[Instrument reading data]
──────────────────────────────

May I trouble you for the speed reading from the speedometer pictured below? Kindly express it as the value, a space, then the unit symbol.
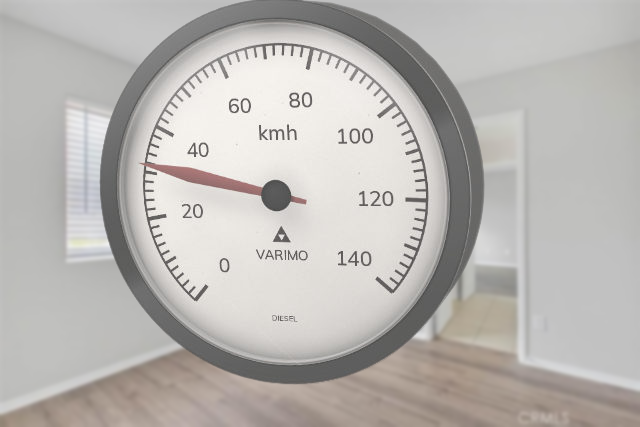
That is 32 km/h
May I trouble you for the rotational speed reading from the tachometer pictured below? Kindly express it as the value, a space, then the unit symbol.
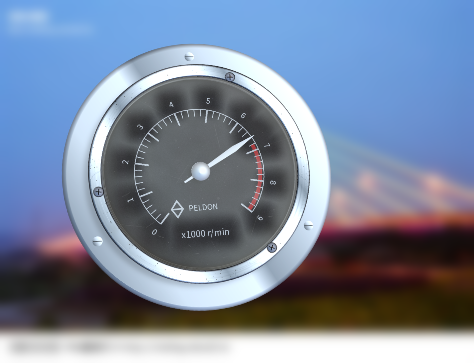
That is 6600 rpm
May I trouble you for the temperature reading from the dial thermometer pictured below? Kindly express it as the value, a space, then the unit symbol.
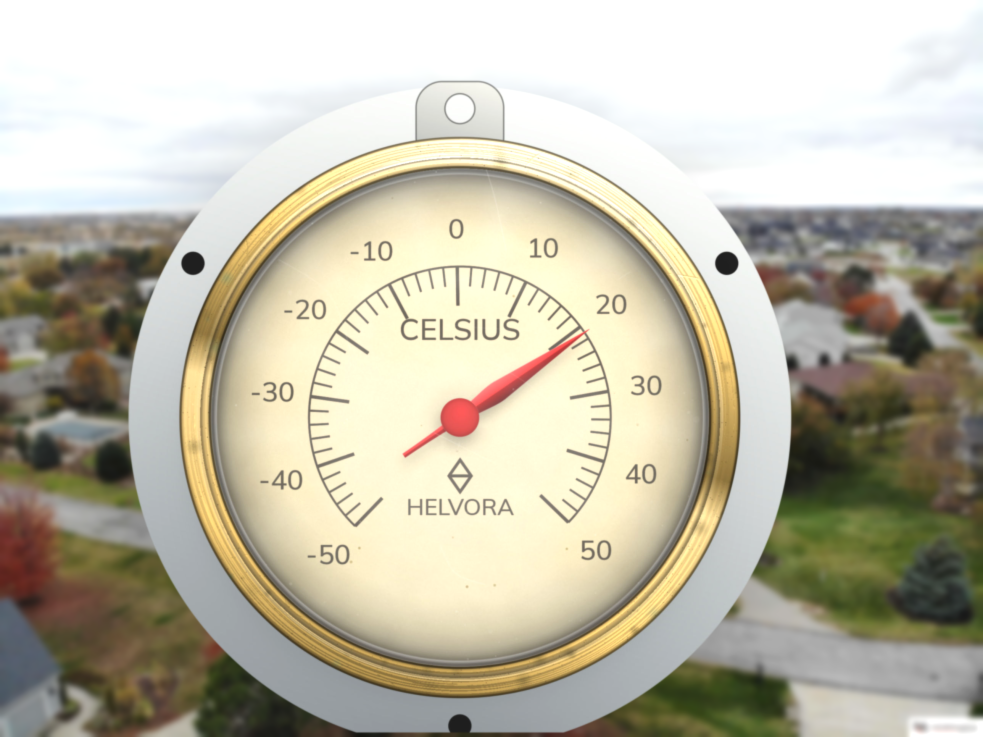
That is 21 °C
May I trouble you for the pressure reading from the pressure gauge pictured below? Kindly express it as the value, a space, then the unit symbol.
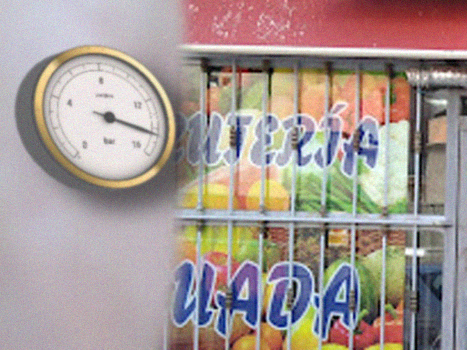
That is 14.5 bar
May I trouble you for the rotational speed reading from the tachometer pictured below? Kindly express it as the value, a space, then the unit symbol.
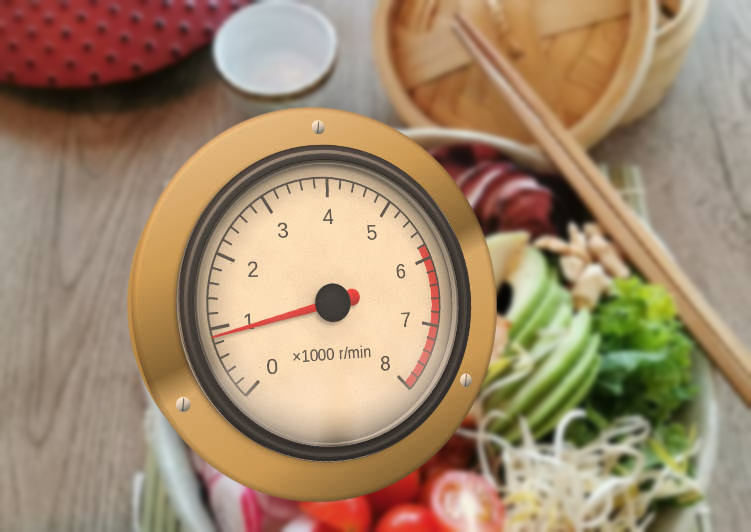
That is 900 rpm
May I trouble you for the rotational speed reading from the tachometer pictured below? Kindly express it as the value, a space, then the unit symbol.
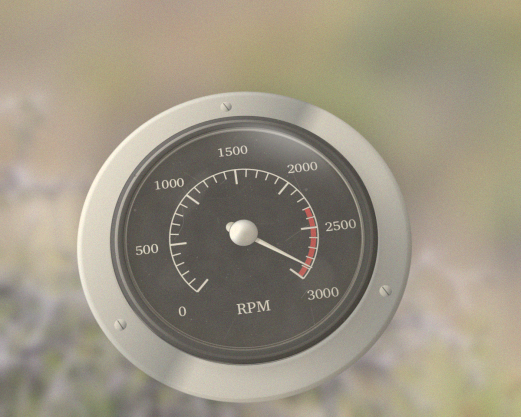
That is 2900 rpm
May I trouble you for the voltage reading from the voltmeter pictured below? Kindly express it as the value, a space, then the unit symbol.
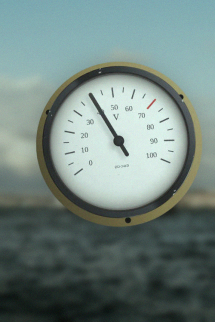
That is 40 V
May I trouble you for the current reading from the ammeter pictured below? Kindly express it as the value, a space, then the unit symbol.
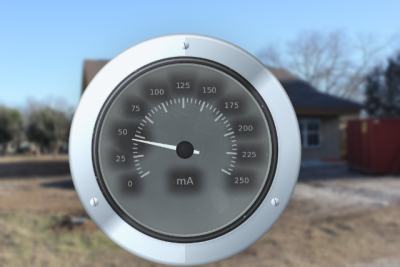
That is 45 mA
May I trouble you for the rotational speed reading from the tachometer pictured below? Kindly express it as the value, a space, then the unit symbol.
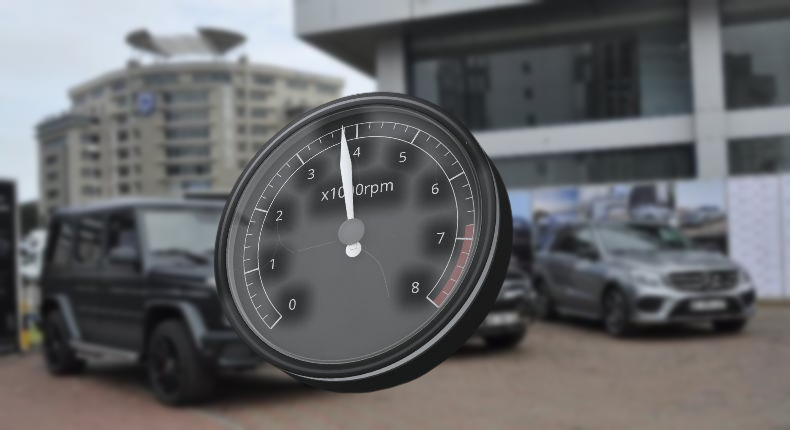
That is 3800 rpm
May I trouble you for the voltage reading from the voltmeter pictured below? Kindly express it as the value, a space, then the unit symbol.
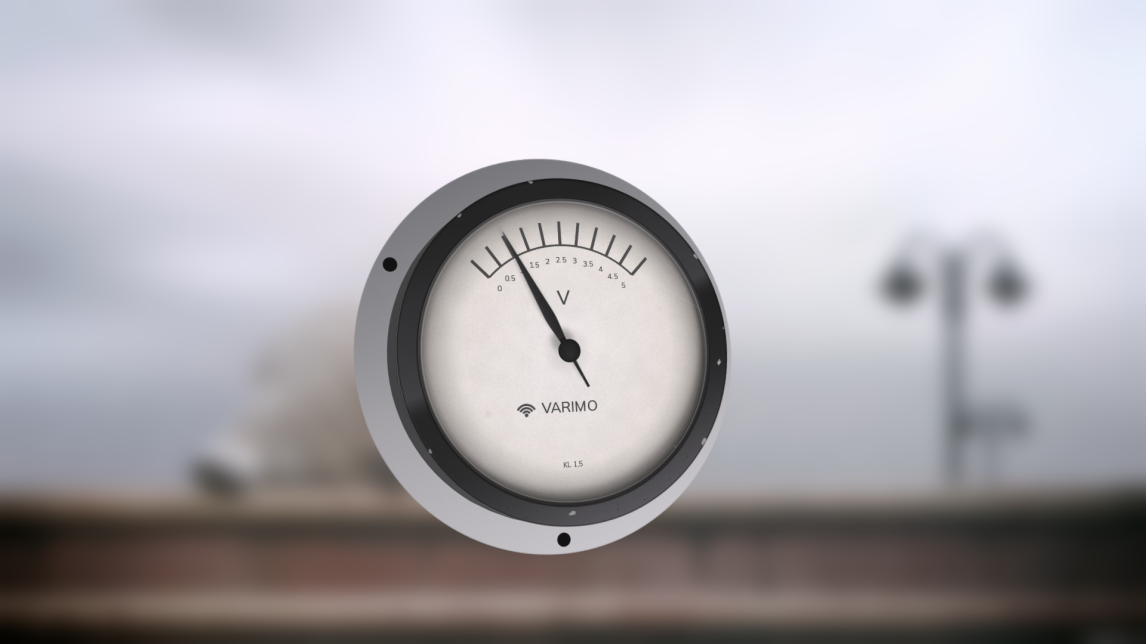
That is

──────────────────────────────

§ **WHAT YOU WILL DO**
Rewrite the material above with every "pictured below" changed to "shown below" and everything else left as it is. Omit the pictures.

§ **WRITTEN SOLUTION**
May I trouble you for the speed reading from the speedometer shown below? Kindly express it as the value, a space, then the unit symbol.
That is 32 km/h
May I trouble you for the rotational speed reading from the tachometer shown below? Kindly express it as the value, a space, then the unit symbol.
That is 6600 rpm
May I trouble you for the temperature reading from the dial thermometer shown below? Kindly express it as the value, a space, then the unit symbol.
That is 21 °C
May I trouble you for the pressure reading from the pressure gauge shown below? Kindly express it as the value, a space, then the unit symbol.
That is 14.5 bar
May I trouble you for the rotational speed reading from the tachometer shown below? Kindly express it as the value, a space, then the unit symbol.
That is 900 rpm
May I trouble you for the rotational speed reading from the tachometer shown below? Kindly express it as the value, a space, then the unit symbol.
That is 2900 rpm
May I trouble you for the voltage reading from the voltmeter shown below? Kindly express it as the value, a space, then the unit symbol.
That is 40 V
May I trouble you for the current reading from the ammeter shown below? Kindly express it as the value, a space, then the unit symbol.
That is 45 mA
May I trouble you for the rotational speed reading from the tachometer shown below? Kindly express it as the value, a space, then the unit symbol.
That is 3800 rpm
May I trouble you for the voltage reading from the voltmeter shown below? Kindly express it as the value, a space, then the unit symbol.
That is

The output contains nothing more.